## Action item
With the images removed, write out every line below exactly.

(Design files in text formats)
━━━━━━━━

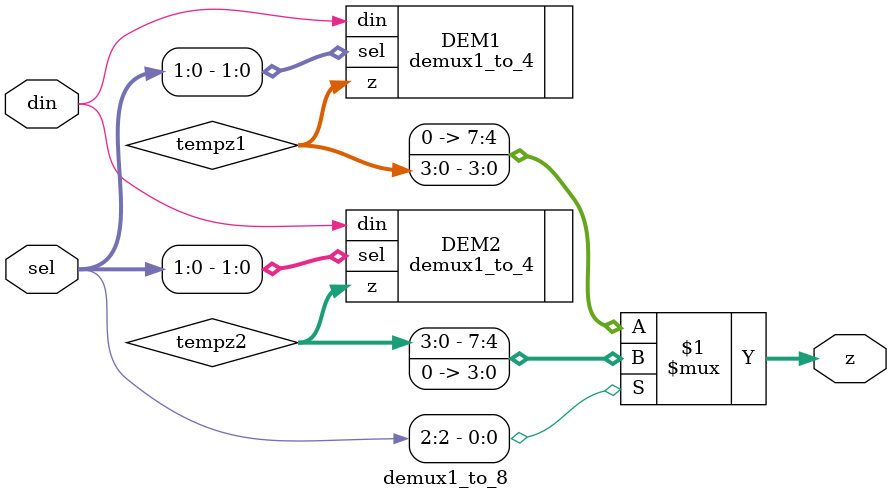
<source format=v>

`timescale 1ns/1ns

module demux1_to_8(/*AUTOARG*/
   // Outputs
   z,
   // Inputs
   din, sel
   );
   input din;
   input [2:0] sel;
   output [7:0] z;
   
/*AUTOREG*/ 
/*AUTOWIRE*/

   wire [3:0] 	tempz1;
   wire [3:0] 	tempz2;
   
demux1_to_4 DEM1 (/*AUTOINST*/
		  // Outputs
		  .z			(tempz1[3:0]),
		  // Inputs
		  .din			(din),
		  .sel			(sel[1:0])); 
demux1_to_4 DEM2 (/*AUTOINST*/
		  // Outputs
		  .z			(tempz2[3:0]),
		  // Inputs
		  .din			(din),
		  .sel			(sel[1:0]));
   
   assign z = sel[2] ? {tempz2,4'h0} : {4'h0,tempz1};
   
endmodule 
// Local Variables: 
// verilog-library-directories:("~/Projects/FPGA_Projects/iVerilog/design/*") 
// End:

</source>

━━━━━━━━

## Result
<source format=v>

`timescale 1ns/1ns

module demux1_to_8(/*AUTOARG*/
   // Outputs
   z,
   // Inputs
   din, sel
   );
   input din;
   input [2:0] sel;
   output [7:0] z;
   
/*AUTOREG*/ 
/*AUTOWIRE*/

   wire [3:0] 	tempz1;
   wire [3:0] 	tempz2;
   
demux1_to_4 DEM1 (/*AUTOINST*/
		  // Outputs
		  .z			(tempz1[3:0]),
		  // Inputs
		  .din			(din),
		  .sel			(sel[1:0])); 
demux1_to_4 DEM2 (/*AUTOINST*/
		  // Outputs
		  .z			(tempz2[3:0]),
		  // Inputs
		  .din			(din),
		  .sel			(sel[1:0]));
   
   assign z = sel[2] ? {tempz2,4'h0} : {4'h0,tempz1};
   
endmodule 
// Local Variables: 
// verilog-library-directories:("~/Projects/FPGA_Projects/iVerilog/design/*") 
// End:

</source>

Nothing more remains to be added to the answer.